Print every line of the material below without any change, and leave the pictures out.

**Entries**
•••••
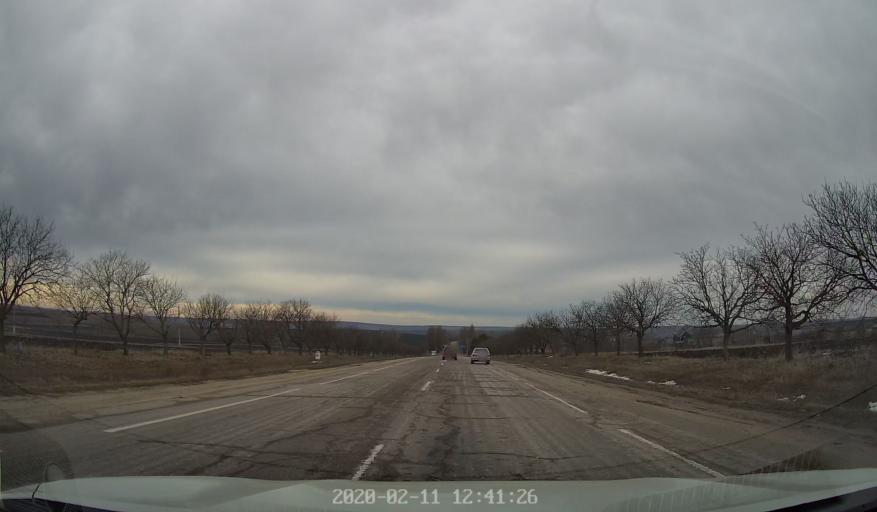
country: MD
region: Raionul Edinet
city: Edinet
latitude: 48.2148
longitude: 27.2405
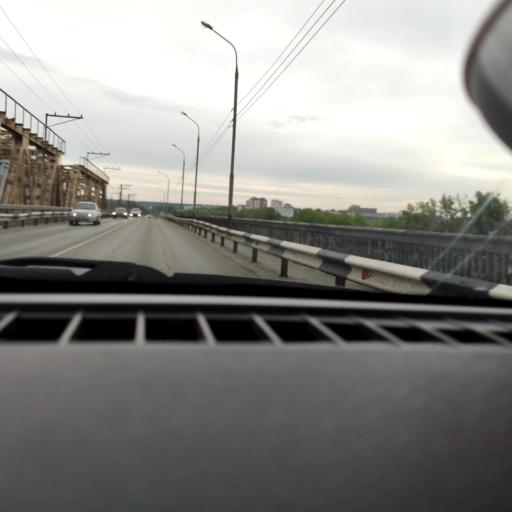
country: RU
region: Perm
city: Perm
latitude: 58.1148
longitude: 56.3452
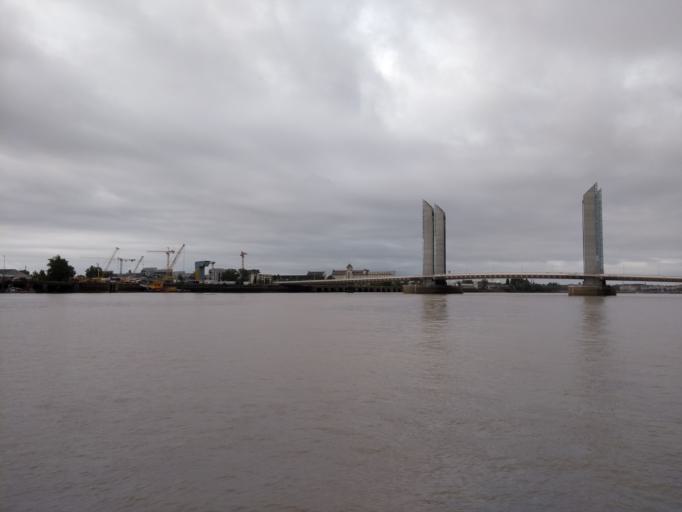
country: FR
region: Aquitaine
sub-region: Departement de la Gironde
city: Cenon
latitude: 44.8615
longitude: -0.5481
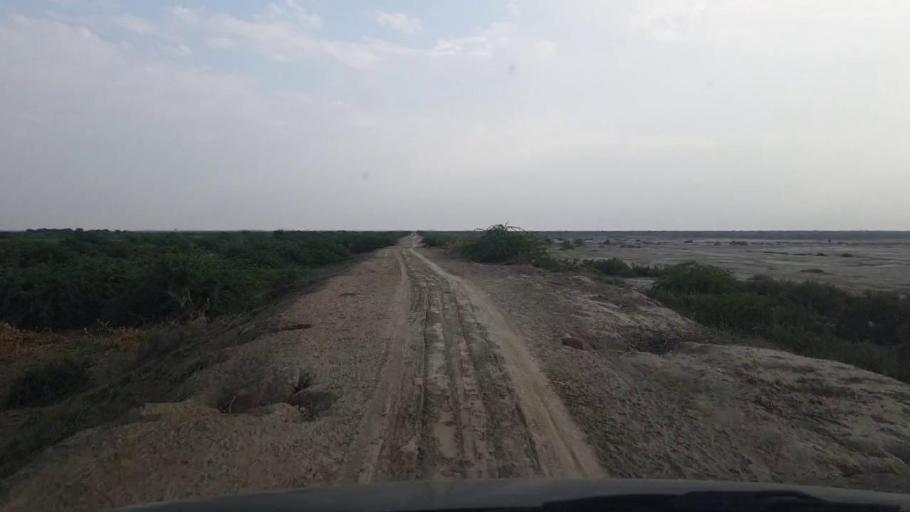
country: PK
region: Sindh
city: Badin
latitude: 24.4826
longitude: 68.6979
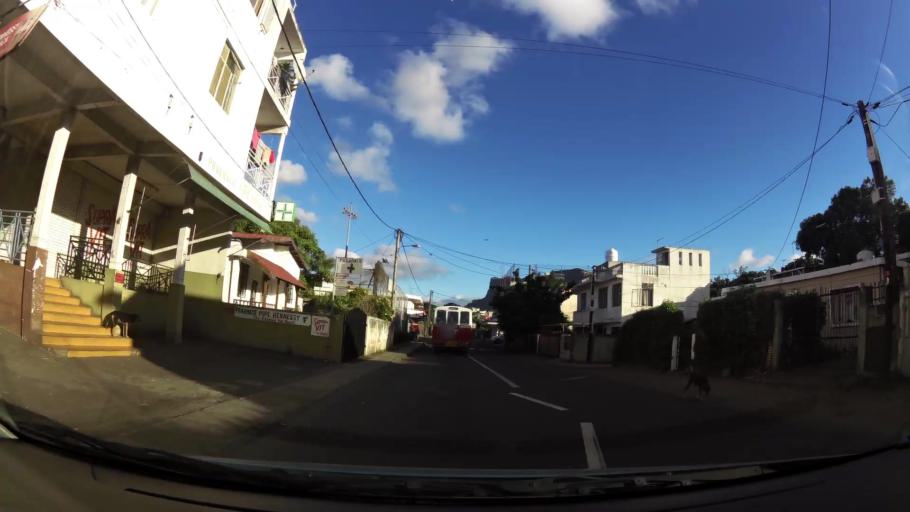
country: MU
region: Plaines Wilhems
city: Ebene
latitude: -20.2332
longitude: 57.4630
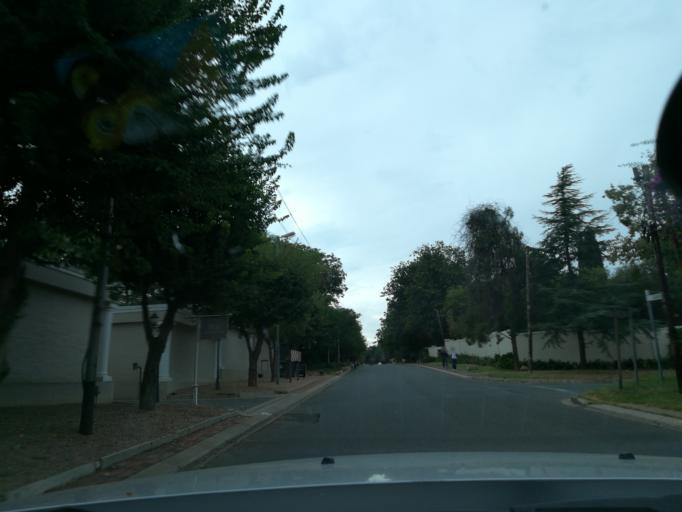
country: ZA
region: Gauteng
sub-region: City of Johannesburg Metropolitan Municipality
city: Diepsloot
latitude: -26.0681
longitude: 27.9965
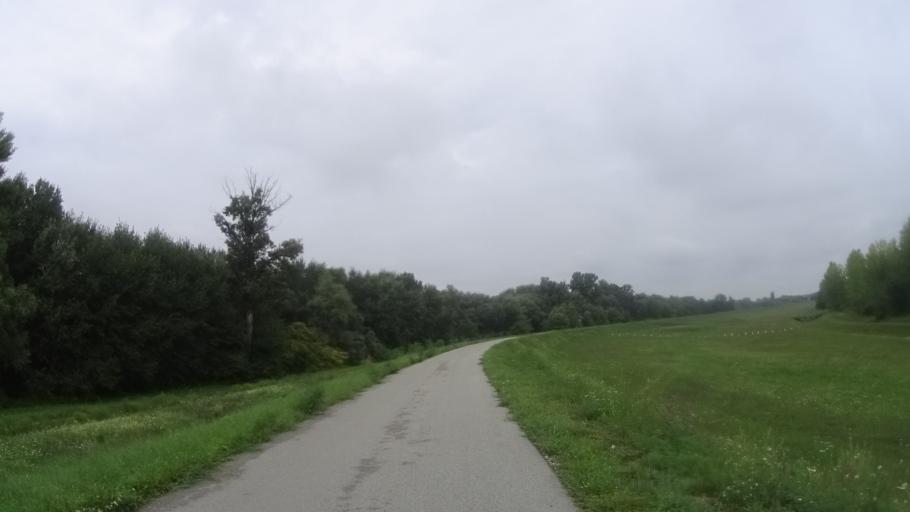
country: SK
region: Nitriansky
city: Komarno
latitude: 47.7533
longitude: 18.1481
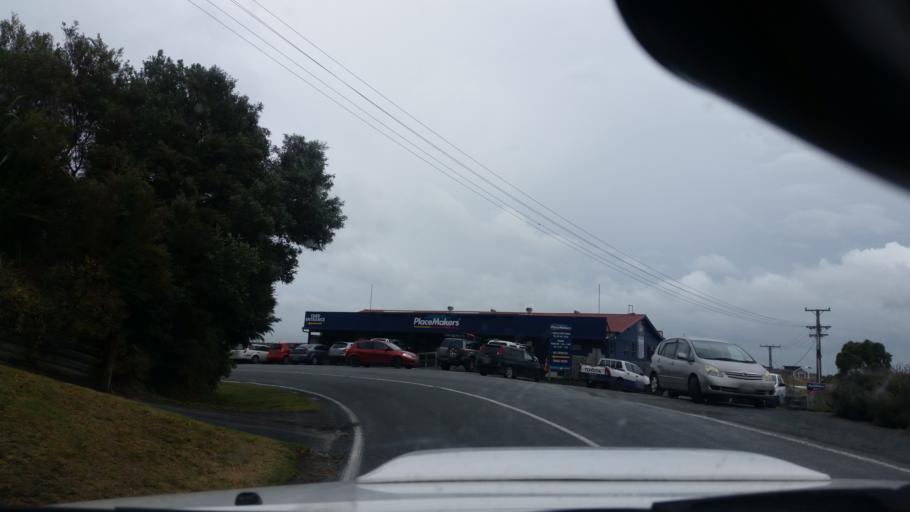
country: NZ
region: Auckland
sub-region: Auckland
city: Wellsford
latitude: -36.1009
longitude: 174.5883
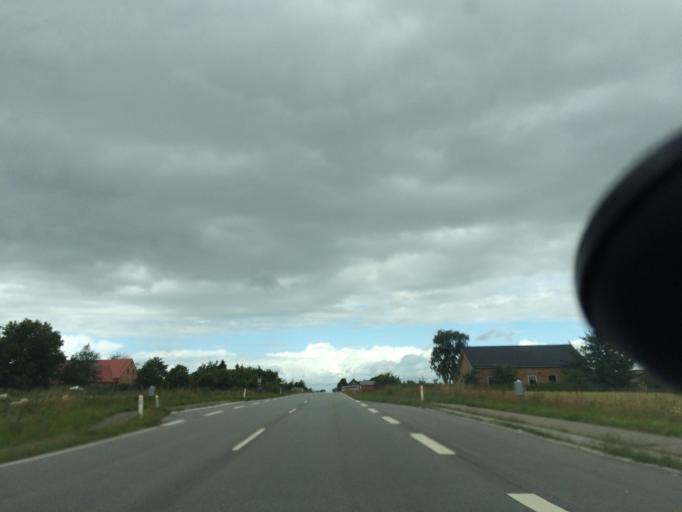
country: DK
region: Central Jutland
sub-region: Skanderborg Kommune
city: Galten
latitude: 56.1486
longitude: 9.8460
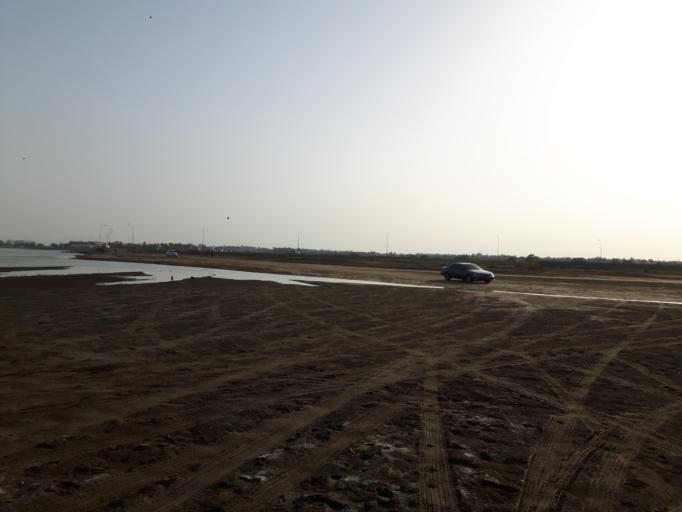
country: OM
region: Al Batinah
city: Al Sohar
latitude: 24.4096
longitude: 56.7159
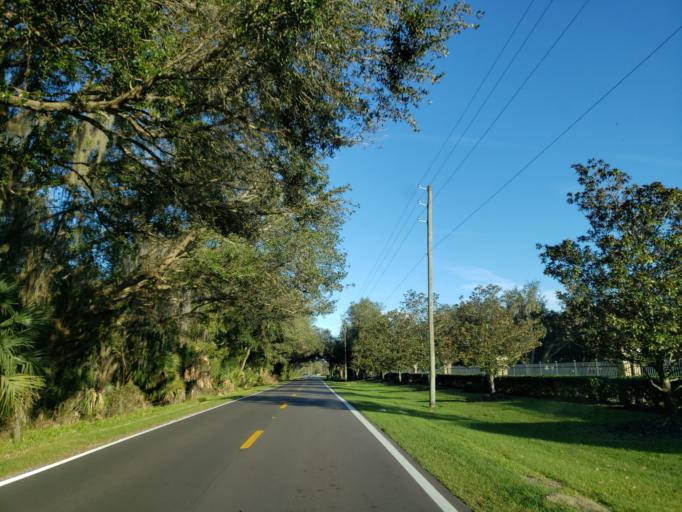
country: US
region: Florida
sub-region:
•••••
**Task response**
country: MD
region: Raionul Edinet
city: Edinet
latitude: 48.2148
longitude: 27.2405
country: RU
region: Perm
city: Perm
latitude: 58.1148
longitude: 56.3452
country: FR
region: Aquitaine
sub-region: Departement de la Gironde
city: Cenon
latitude: 44.8615
longitude: -0.5481
country: PK
region: Sindh
city: Badin
latitude: 24.4826
longitude: 68.6979
country: MU
region: Plaines Wilhems
city: Ebene
latitude: -20.2332
longitude: 57.4630
country: ZA
region: Gauteng
sub-region: City of Johannesburg Metropolitan Municipality
city: Diepsloot
latitude: -26.0681
longitude: 27.9965
country: SK
region: Nitriansky
city: Komarno
latitude: 47.7533
longitude: 18.1481
country: NZ
region: Auckland
sub-region: Auckland
city: Wellsford
latitude: -36.1009
longitude: 174.5883
country: DK
region: Central Jutland
sub-region: Skanderborg Kommune
city: Galten
latitude: 56.1486
longitude: 9.8460
country: OM
region: Al Batinah
city: Al Sohar
latitude: 24.4096
longitude: 56.7159
country: US
region: Florida
sub-region:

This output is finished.